Here in Asia, it is common to find seitan on restaurant menus that cater to the vegetarian Buddhist population. Therefore there are seitan alternatives to popular meat dishes such as sate, bbq duck, pork, and fish so that everyone can enjoy the local fare without killing an animal.
This recipe is one of the many ways you can prepare the seitan, which I find to be the easiest. It can also be steamed or baked.
The photo shows my version of sweet and sour seitan with bok choi, though this is a recipe for seitan in its unflavoured form.
This recipe is for roughly half a kilogram of seitan.
1 cup vital wheat gluten
2-3 tbsp nutritional yeast (to taste)
1 tablespoon of olive or sesame oil (olive for western recipes, sesame for east Asian)
½ cup cold water, or vegetable stalk
¼ cup soy sauce
*Selection of spices depending on the dish (oregano, rosemary pepper thyme for Italian; garlic, ginger, pepper for East Asian; nori, kombu, wakame for seafood etc)
The easiest broth is simple salted water, which will leave the flavours of the seitan open for flavouring later on. However, some people may want to simmer their seitan in a vegetable stalk or miso soup base for some added flavour.
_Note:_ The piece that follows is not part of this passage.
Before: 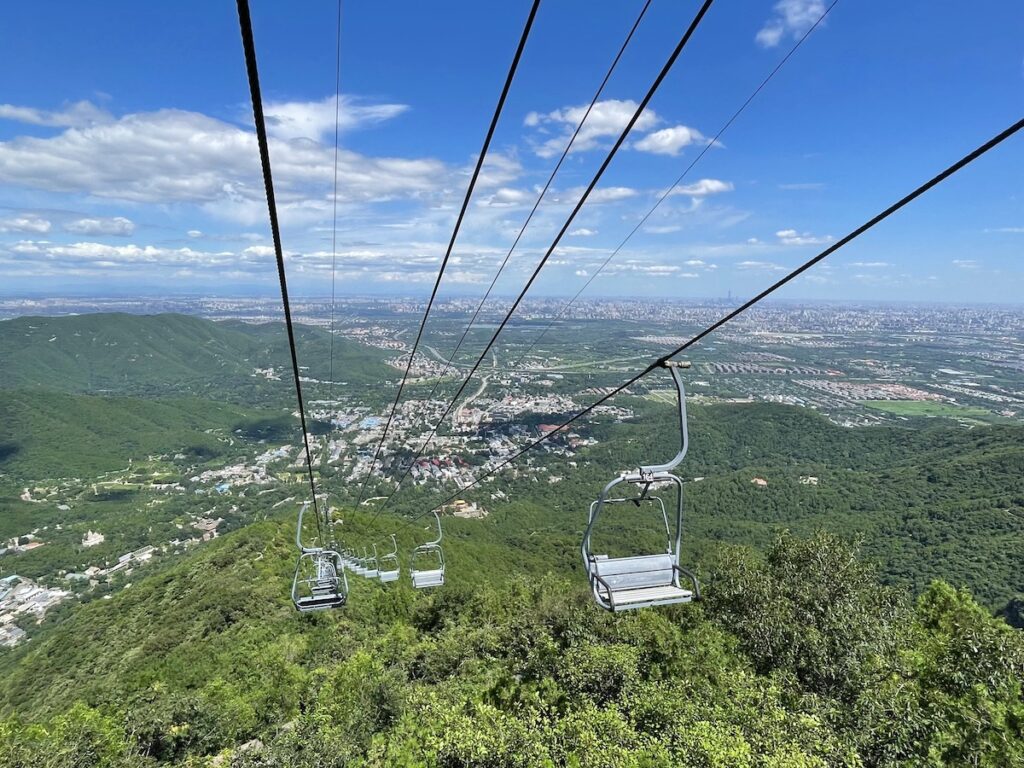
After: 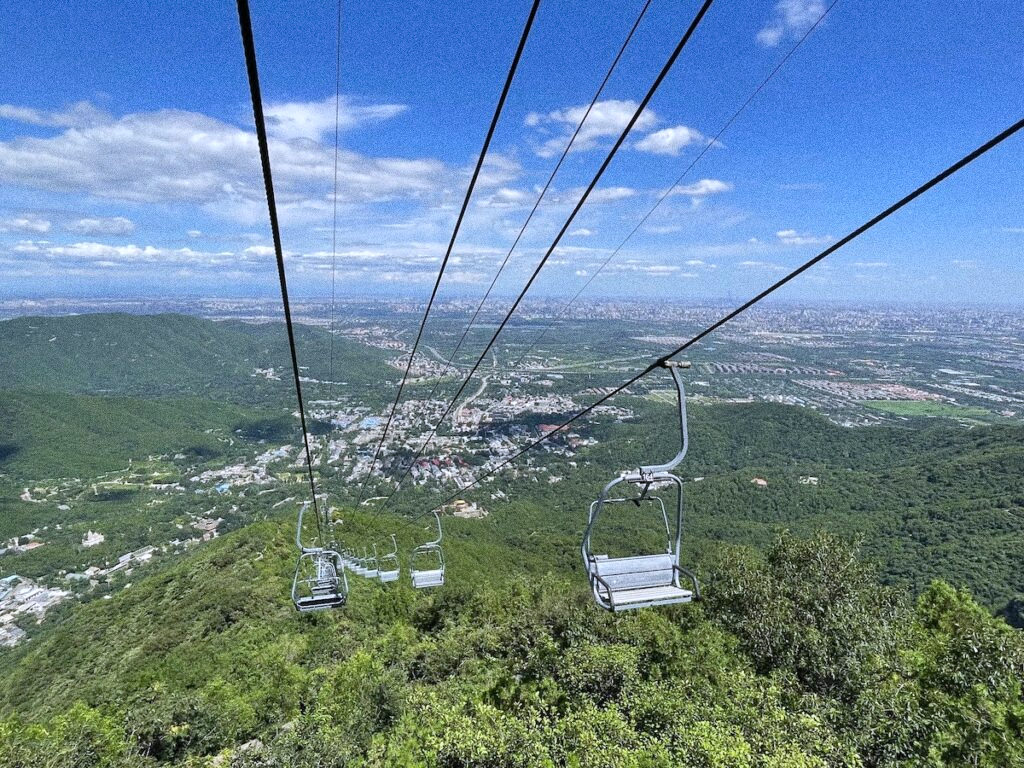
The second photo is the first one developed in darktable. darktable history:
grain: coarseness 11.82 ISO, strength 36.67%, mid-tones bias 74.17%
white balance: red 0.984, blue 1.059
Fill a large stock pot with sated water and bring to a gentle boil. In a large mixing bowl combine the gluten, yeast and herbs and stir. Add the wet ingredients and kneed the dough until an elastic consistency.
Divide the dough into ping-pong sided portions and drop into the water. When the water boils, reduce to low heat, and simmer the dough for 45 – 60 minutes. The dough will look a little like brains (which on its own will satisfy zombie dinner guests), and it will expand as it absorbs water – this is normal.Cooking the dough for this long solidifies the seitan and gives it a dense, chewy texture.
Remove from heat and drain. The seitan can now be chopped further, marinated, grilled, fried, baked or sautéed. It will surprise you how “meaty” it feels and you may even be able to fool a non-vegetarian guest (such as aforementioned undead).